Okul zili son kez çaldıysa, öğrenciler için bu üç sadece tatil değil özgürlük, dinlenme, yeniden başlama ve belki de biraz da büyüme zamanı demektir.
Sabah erken kalkma telaşı biter, defterler ve kitaplar rafa kaldırılır.
Deniz kokulu sokaklar
Artık sabahlar deniz kokuldur, güneş odamıza daha bir parlak doğar ve akşamlar daha serindir. Çocukların sesleri sokaklarda yeniden yankılanırken, büyükler için ise özellikle de çalışanlar adına biraz yorgunluk atmak, biraz da kendi içine dönmek için iyi bir fırsattır…
“En son kim kullandı da yenisini koymadı?”
Yazın en güzel yanlarından biri de şüphesiz ki buzdolabındaki o karpuz ve kavun dilimleri… Ne zaman ki buzlukta, buzlar ve sürahilere konulan soğuk sular tükenir işte o zaman evin içinde küçük çaplı bir kriz patlak verir. “En son kim kullandı da yenisini koymadı?” sorusu yaza zaten damga vuran cümle.
Suya bırakılan stresler
Hepimizin ortak hayal ve isteği kendimizi en güzel koya bırakmak, bazılarının ise kendisini kuma gömmek.
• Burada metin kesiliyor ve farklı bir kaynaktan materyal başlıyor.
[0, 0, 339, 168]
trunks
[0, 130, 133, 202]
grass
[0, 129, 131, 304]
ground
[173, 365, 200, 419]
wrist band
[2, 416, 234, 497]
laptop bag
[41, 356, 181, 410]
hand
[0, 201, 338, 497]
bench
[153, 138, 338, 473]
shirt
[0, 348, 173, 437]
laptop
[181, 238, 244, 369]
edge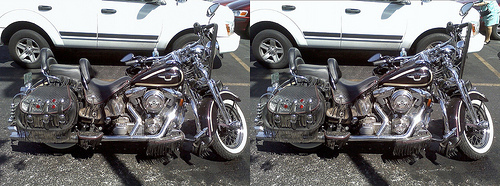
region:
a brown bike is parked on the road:
[23, 39, 251, 169]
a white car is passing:
[46, 3, 171, 43]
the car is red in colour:
[236, 1, 252, 27]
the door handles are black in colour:
[95, 6, 120, 13]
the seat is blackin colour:
[38, 44, 145, 106]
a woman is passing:
[473, 3, 495, 33]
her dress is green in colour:
[476, 2, 498, 24]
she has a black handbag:
[482, 3, 490, 17]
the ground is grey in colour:
[80, 156, 185, 176]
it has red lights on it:
[19, 93, 80, 112]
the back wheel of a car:
[261, 35, 280, 57]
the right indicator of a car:
[226, 24, 231, 34]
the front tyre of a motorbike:
[217, 143, 244, 155]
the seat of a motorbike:
[329, 60, 356, 89]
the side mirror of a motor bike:
[465, 1, 475, 14]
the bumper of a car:
[221, 39, 240, 50]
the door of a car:
[348, 9, 384, 36]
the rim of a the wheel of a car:
[262, 44, 268, 56]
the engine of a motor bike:
[129, 90, 179, 127]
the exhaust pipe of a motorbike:
[106, 136, 128, 142]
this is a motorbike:
[71, 40, 263, 182]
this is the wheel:
[215, 94, 252, 157]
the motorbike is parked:
[326, 55, 470, 170]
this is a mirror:
[458, 1, 473, 18]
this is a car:
[0, 2, 171, 47]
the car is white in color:
[116, 7, 161, 22]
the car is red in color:
[241, 6, 248, 24]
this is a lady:
[483, 2, 493, 33]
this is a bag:
[480, 6, 491, 21]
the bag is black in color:
[479, 7, 492, 17]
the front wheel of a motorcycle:
[216, 93, 246, 158]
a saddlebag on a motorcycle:
[267, 86, 330, 136]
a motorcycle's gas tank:
[140, 60, 184, 90]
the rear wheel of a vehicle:
[2, 24, 50, 68]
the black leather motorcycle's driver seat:
[80, 61, 132, 102]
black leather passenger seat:
[44, 51, 82, 83]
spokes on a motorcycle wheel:
[220, 133, 239, 143]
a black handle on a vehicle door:
[342, 1, 364, 15]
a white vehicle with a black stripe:
[257, 0, 485, 70]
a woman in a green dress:
[481, 0, 498, 47]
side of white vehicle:
[1, 1, 238, 66]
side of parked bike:
[7, 3, 247, 160]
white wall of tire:
[213, 99, 248, 154]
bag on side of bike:
[15, 85, 78, 135]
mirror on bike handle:
[204, 1, 221, 20]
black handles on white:
[279, 4, 366, 13]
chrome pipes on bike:
[103, 108, 177, 145]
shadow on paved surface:
[101, 151, 147, 184]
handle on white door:
[101, 8, 117, 16]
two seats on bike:
[39, 48, 129, 103]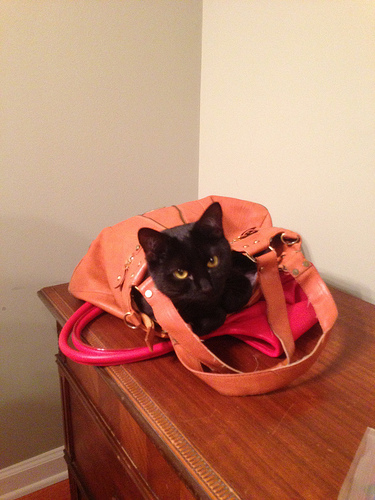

Belki Ege’nin belki de Akdeniz’in serin sularında… Deniz sadece vücuda değil ruha da iyi gelir derler... Aquaparklardaki kaydıraklardan kayan çocukların kahkahaları ise gün içindeki telaşımızı bir nebze de olsa unutturur. Güneşle kurulan ilişki de kişiden kişiye değişir tabii. Kimisi saatlerce güneşlenip bronzlaşmayı arzu ederken, kimisi beyaz tenini gördüğü her gölgenin altında saklar.
Uzun kuyruklar...
Kışa nazaran daha geç kararan gökyüzü, yaz gecelerini uzatır. Sokak lambaları yanmadan önce balkonlardan serin hava eşliğinde yapılan sohbetlerde kahkaha sesleri yükselir. Yaz tatilinin başlamasıyla birlikte tatil bölgeleri canlanır, yazlık bölgeler resmen bayram yerine döner. Dondurmacı dükkanlarında kuyruklar oluşur, seyyar satıcıların sesleri mahallede yankılanır. Yaz tatili başladığı an özellikle tatil bölgelerindeki esnaflar için alın terinin karşılık bulduğu ciro dönemi başlar.
Dijital çağ
Yaz sadece sahillerde değil artık telefon ekranlarında da yaşanıyor. Gittiğimiz her koy, yediğimiz her dondurma, içtiğimiz her soğuk kahveyi mutlaka takipçilerimizle paylaşırız. Dijital çağda aslında yaz ya da kış fark etmeksizin 'anı yaşamak yerine' daha çok belgeliyoruz... Yaz gelir ve gider. Ama o üç ay içerisinde yaşadıklarımız... Tekrar görüşünceye dek hoşça kalın.